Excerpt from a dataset
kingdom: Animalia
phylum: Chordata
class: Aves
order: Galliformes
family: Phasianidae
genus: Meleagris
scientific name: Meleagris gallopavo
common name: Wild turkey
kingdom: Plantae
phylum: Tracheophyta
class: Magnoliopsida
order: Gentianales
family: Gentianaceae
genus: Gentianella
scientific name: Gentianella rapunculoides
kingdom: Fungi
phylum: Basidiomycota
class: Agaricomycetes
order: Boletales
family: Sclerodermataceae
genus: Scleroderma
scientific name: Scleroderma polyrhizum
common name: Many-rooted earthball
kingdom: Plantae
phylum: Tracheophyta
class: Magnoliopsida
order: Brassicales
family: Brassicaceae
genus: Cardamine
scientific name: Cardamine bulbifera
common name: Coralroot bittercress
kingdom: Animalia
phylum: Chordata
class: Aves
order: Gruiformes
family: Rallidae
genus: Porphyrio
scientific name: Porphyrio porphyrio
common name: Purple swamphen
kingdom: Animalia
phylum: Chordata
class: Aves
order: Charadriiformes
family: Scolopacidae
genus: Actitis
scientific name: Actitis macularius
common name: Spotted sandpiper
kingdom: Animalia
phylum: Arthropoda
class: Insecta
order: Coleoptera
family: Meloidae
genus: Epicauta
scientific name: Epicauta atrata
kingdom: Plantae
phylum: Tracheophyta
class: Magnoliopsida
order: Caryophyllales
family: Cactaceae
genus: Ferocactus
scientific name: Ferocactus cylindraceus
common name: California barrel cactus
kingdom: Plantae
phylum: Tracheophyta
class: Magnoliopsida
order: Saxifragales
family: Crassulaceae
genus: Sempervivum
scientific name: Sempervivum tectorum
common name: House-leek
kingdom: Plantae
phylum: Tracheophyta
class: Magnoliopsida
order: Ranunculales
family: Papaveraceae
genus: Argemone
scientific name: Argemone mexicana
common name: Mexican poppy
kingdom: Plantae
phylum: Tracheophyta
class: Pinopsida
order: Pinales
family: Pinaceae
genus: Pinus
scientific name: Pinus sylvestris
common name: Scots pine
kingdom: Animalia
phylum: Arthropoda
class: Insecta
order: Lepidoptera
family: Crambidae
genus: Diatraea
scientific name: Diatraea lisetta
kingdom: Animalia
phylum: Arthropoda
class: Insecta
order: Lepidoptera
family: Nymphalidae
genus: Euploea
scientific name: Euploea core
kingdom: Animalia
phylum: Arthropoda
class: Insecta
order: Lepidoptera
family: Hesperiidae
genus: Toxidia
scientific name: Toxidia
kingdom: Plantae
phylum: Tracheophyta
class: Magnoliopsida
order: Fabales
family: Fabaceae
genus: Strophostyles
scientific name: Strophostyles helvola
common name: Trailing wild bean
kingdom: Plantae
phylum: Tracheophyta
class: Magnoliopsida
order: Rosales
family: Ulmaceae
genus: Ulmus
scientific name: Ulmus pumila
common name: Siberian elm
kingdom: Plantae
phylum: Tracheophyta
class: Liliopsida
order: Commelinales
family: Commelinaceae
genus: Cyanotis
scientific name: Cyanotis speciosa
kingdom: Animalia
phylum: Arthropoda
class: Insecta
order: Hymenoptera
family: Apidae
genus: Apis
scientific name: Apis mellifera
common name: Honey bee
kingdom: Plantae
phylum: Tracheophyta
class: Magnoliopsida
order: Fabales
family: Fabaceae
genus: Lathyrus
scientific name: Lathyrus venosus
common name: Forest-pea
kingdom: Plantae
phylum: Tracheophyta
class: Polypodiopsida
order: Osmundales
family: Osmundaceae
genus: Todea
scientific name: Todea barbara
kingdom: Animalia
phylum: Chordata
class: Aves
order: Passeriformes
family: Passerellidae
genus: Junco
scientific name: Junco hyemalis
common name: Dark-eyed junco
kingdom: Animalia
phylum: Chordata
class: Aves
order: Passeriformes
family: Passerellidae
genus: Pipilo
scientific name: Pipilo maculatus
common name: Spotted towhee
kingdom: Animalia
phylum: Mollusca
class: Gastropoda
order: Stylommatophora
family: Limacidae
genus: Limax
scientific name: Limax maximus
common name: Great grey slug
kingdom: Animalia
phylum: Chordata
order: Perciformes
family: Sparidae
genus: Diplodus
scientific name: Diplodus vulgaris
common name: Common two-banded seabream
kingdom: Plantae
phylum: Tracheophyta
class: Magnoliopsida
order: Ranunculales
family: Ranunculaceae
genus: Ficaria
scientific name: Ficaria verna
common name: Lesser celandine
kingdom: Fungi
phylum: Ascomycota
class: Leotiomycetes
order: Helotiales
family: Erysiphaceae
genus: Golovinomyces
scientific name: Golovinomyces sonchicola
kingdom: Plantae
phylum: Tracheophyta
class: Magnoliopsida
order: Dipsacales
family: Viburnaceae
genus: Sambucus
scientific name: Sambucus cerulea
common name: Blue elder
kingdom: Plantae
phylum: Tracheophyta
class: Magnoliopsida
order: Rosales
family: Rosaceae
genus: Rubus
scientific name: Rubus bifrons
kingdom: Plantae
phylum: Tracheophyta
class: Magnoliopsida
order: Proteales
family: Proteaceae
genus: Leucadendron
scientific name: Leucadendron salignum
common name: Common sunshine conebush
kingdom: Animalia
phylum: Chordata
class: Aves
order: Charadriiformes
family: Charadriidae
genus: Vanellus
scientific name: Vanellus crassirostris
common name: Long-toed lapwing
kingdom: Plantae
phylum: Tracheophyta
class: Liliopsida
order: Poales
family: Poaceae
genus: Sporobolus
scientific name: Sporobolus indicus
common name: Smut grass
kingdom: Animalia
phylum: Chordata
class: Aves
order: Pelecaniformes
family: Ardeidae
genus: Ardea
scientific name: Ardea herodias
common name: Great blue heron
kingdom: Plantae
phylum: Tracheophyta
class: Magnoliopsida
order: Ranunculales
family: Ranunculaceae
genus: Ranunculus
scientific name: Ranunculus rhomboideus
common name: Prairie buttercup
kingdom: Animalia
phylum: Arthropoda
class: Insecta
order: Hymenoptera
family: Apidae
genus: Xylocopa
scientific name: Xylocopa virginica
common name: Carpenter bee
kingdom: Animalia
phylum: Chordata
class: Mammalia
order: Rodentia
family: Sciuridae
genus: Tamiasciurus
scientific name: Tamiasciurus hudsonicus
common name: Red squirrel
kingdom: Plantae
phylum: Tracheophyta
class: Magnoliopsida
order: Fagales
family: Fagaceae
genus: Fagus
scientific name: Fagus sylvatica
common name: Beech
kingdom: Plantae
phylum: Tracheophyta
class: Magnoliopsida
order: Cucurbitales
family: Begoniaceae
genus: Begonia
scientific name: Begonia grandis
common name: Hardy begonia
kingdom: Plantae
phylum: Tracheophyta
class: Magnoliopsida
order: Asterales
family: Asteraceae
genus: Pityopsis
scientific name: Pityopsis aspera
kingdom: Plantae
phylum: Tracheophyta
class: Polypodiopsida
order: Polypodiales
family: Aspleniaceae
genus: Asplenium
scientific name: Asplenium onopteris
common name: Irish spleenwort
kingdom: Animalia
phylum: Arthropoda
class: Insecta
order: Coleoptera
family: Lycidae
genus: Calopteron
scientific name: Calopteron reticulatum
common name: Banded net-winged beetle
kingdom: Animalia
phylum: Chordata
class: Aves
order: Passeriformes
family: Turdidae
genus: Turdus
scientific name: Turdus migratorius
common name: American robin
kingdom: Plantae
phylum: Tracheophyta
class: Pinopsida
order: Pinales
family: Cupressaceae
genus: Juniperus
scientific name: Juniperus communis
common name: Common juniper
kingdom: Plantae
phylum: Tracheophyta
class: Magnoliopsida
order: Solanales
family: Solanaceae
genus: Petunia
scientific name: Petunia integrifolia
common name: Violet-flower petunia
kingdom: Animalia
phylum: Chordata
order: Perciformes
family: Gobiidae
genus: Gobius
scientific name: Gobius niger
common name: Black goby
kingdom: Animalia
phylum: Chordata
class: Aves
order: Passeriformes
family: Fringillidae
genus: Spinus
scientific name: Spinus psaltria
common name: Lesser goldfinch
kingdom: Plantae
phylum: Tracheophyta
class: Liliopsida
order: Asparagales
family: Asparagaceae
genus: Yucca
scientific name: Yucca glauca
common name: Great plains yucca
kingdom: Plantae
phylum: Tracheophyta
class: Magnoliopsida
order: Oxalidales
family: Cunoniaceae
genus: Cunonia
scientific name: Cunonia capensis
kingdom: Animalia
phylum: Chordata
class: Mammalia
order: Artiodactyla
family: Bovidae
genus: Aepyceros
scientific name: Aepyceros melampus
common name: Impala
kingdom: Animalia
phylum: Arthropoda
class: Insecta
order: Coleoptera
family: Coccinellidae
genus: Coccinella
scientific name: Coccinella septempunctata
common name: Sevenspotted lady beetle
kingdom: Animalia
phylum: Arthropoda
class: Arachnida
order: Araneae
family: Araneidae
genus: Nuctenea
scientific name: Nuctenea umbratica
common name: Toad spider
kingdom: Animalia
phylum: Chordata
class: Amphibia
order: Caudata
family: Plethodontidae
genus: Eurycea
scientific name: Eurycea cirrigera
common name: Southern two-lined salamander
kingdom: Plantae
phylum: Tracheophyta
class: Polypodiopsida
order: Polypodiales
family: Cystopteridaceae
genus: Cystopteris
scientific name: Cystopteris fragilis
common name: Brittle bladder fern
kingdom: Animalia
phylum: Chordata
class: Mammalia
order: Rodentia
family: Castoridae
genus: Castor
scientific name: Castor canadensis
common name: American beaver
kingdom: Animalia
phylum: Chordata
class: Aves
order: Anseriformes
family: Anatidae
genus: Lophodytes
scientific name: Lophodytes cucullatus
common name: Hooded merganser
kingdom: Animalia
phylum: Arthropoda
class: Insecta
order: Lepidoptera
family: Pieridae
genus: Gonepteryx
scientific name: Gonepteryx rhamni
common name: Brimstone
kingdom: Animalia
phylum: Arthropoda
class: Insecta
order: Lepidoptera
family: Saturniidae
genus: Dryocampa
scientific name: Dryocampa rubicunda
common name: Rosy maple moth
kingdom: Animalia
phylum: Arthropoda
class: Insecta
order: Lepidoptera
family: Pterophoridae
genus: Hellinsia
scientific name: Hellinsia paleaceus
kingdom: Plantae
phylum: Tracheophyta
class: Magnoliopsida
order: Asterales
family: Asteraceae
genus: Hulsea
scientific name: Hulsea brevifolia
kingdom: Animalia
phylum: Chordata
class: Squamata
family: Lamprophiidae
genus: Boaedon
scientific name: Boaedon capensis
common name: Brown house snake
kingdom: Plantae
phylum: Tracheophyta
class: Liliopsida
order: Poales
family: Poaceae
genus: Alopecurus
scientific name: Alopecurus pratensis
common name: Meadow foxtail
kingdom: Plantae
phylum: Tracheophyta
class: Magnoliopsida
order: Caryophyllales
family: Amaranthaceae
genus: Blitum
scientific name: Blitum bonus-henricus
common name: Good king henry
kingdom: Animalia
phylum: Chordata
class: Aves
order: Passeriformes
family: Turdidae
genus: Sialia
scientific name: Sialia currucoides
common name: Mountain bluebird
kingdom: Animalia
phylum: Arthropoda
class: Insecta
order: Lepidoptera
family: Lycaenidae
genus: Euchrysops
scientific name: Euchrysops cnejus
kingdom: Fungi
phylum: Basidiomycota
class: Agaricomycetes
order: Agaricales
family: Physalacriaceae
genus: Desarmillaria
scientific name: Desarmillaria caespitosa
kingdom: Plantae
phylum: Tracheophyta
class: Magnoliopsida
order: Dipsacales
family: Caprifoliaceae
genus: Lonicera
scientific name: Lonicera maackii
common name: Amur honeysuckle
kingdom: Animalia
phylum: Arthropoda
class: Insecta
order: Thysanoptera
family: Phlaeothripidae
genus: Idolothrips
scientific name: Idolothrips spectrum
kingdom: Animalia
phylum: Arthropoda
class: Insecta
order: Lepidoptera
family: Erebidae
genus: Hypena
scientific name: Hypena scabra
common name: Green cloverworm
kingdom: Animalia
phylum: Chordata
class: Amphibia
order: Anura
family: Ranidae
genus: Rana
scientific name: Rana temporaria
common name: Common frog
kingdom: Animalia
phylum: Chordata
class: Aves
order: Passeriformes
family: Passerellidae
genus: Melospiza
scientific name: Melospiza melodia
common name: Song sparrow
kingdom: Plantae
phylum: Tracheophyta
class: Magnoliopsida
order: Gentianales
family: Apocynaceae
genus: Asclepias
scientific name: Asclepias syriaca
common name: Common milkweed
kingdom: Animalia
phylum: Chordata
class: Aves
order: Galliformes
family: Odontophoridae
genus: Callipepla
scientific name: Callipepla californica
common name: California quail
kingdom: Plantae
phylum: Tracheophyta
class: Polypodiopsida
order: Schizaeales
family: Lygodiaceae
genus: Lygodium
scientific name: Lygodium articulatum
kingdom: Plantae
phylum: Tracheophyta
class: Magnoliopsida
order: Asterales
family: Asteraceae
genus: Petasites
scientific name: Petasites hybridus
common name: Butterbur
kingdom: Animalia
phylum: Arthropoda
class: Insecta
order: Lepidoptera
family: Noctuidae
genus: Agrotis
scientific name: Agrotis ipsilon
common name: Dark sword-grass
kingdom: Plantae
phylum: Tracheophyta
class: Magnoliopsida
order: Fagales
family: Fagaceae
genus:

Your goal
Reproduce the stretch of records from the beginning through the line containing "order: Boletales", changing "common name" to "vernacular name" and leaving everything else unchanged.

Problem solution
kingdom: Animalia
phylum: Chordata
class: Aves
order: Galliformes
family: Phasianidae
genus: Meleagris
scientific name: Meleagris gallopavo
vernacular name: Wild turkey
kingdom: Plantae
phylum: Tracheophyta
class: Magnoliopsida
order: Gentianales
family: Gentianaceae
genus: Gentianella
scientific name: Gentianella rapunculoides
kingdom: Fungi
phylum: Basidiomycota
class: Agaricomycetes
order: Boletales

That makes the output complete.